# F.E.A.R crashes



## roy7654 (Jan 8, 2009)

recently wanted to play one of my all time favorites 
F.E.A.R
so i go ahead install it on vista start game 
game doesn't adjust to specs get some thing like 800x600
so i go video settings it comes up with detching video memory 5 seconds latter it crashes

so i tryed reinstall 
new drivers 
try cd in another comp plays fine
so any help ppl

m3a32-mvp-deluxe wifi edition , asus 3850 , 2gb ddr2 800 soon 8gb , amd phemon 2.2 quad,500gb hd
windows vista ultimate 64-bit sp1


----------



## Tiber Septim (Feb 9, 2006)

Hi.
Tried patching up to 1.08 at all?
Pretty sure they fixed some problems with Vista in the later patches.
You can just use the auto-updater to patch.


----------



## roy7654 (Jan 8, 2009)

i already have the 1.08 update still zip
i can get the stand alone expansion to work but not the orignal
forgot to mention this is gold edtion


----------



## af3 (Jun 18, 2008)

In Vista, try to run the game in Windows XP SP2 compatibility mode (right click icon, select properties, click the compatibility tab) and run it as as administrator. (right click, select run as)

Good luck!


----------



## roy7654 (Jan 8, 2009)

unfourtnatly i allreadt tryed runing as admin and xp sp2 compatibilty mode still get the same error


----------



## McNinja (Jun 22, 2008)

try running the game with all security settings et to full control

right click on the FEAR folder
properties
security
edit
full controll for all profiles


----------



## roy7654 (Jan 8, 2009)

tryed the security thing didnt work 
activison sent me email back for help saying it take 24 hours
then when 24 about to end i get one saying it will take 96 hours 
darn fear


----------



## af3 (Jun 18, 2008)

Do you have the latest display drivers installed?
Is your Windows Vista patched current and up-to-date?


----------



## roy7654 (Jan 8, 2009)

i have latest driver version 
also reinstalled it yesterday to be safe
and i have all vista patches only thing left in windows update is rubbish extras for ultimate


----------



## roy7654 (Jan 8, 2009)

Thank you for taking the time to contact us here at Activision.
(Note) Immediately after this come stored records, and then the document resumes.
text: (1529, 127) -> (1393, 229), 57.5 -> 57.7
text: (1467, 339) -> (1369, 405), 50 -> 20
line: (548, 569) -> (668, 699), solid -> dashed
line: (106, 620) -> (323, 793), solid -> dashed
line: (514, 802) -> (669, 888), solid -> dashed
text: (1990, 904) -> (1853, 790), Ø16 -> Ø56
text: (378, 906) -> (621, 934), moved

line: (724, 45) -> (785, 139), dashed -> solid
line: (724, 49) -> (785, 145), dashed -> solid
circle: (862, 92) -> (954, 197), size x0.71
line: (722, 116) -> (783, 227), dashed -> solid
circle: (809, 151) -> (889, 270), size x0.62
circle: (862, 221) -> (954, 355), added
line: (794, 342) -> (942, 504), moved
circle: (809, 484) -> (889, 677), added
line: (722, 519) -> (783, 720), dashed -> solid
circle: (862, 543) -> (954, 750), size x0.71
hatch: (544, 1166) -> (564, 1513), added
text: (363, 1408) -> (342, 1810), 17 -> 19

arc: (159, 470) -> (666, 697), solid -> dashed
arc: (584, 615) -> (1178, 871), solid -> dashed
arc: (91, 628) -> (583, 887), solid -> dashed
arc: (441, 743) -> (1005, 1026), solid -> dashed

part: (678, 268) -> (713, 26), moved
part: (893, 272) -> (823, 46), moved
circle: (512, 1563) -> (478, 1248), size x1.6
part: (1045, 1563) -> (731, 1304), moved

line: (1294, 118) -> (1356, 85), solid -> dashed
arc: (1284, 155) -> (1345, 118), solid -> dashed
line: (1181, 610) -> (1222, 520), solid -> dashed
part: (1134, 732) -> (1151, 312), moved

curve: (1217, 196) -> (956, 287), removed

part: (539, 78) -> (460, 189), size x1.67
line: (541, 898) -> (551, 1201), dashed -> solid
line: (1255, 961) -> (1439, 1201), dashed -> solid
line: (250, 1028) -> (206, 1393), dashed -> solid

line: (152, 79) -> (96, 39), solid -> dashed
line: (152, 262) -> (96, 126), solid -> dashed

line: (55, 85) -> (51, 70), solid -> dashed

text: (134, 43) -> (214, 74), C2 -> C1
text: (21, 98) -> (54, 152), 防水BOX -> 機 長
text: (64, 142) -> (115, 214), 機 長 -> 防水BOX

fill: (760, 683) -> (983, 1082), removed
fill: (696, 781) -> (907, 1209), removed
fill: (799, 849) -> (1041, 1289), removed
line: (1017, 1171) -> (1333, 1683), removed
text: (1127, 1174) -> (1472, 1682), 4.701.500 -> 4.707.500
I'm sorry to hear about your problem. Unfortunately we do not test our games on the Windows Vista 64 bit operating system. Our games are 32 bit games that are designed to run on Microsoft's 32 bit operating systems. Running the games on Windows Vista 64 bit is unsupported by Activision.

less then help full 
is there like a vista 32 bit compattibilty mode?
should i cancel my preorder of fear 2
but i got the expansion to run 
darn u activision


----------



## McNinja (Jun 22, 2008)

no I wouldn't cancel FEAR 2

try running the game in earlier compatibility modes like windows 2000 or win 98


----------



## roy7654 (Jan 8, 2009)

tryed ever version 98 bellow and it wont even launch


----------



## McNinja (Jun 22, 2008)

FEAR isn't by far a new game it was released for October 17th 2005 so it was definitely made for XP and sometimes older games just don't like vista.

I did have fear on my computer once but it was a free version Multiplayer only. Worked fine for my vista 64 bit OS. So maybe, I dunno the original is kinda messed up?

Can you install the standalone expansion pack then the original FEAR game


----------



## roy7654 (Jan 8, 2009)

i can install the stand alone expansion 
dont the expasion and original use same engine
guesse i could install it on my macbook but that require reinstalling windows
guesse i could wait to feb 11th


----------



## roy7654 (Jan 8, 2009)

thanks for all your help people 
though i should thank u had not done it yet thx


----------



## Aus_Karlos (Mar 10, 2007)

Ive installed an completed FEAR on my system (Vista Ultimate 64-bit) but i did have a bit of a problem. After 10mins of play my fps would go from 90 to 10 and stay that way untill i exited the game and started it back up.
There might some compatibility issue between DX10. im looking into it at the moment.
Last time an old game had problems with Vista it was because of Tablet PC.
You can try and disable it to see if it does anything.

Start > Type "Services" and press Enter.
The Services panel will open, look for "Tablet PC Input Service" right click and press Stop. You can go into the properties and completly disable it (if it fixes the problem). This service is only required if you are using that Pad and pen thing to draw on your PC.


----------



## roy7654 (Jan 8, 2009)

tryed disabling tablet 
went to change graphical settings and crash


----------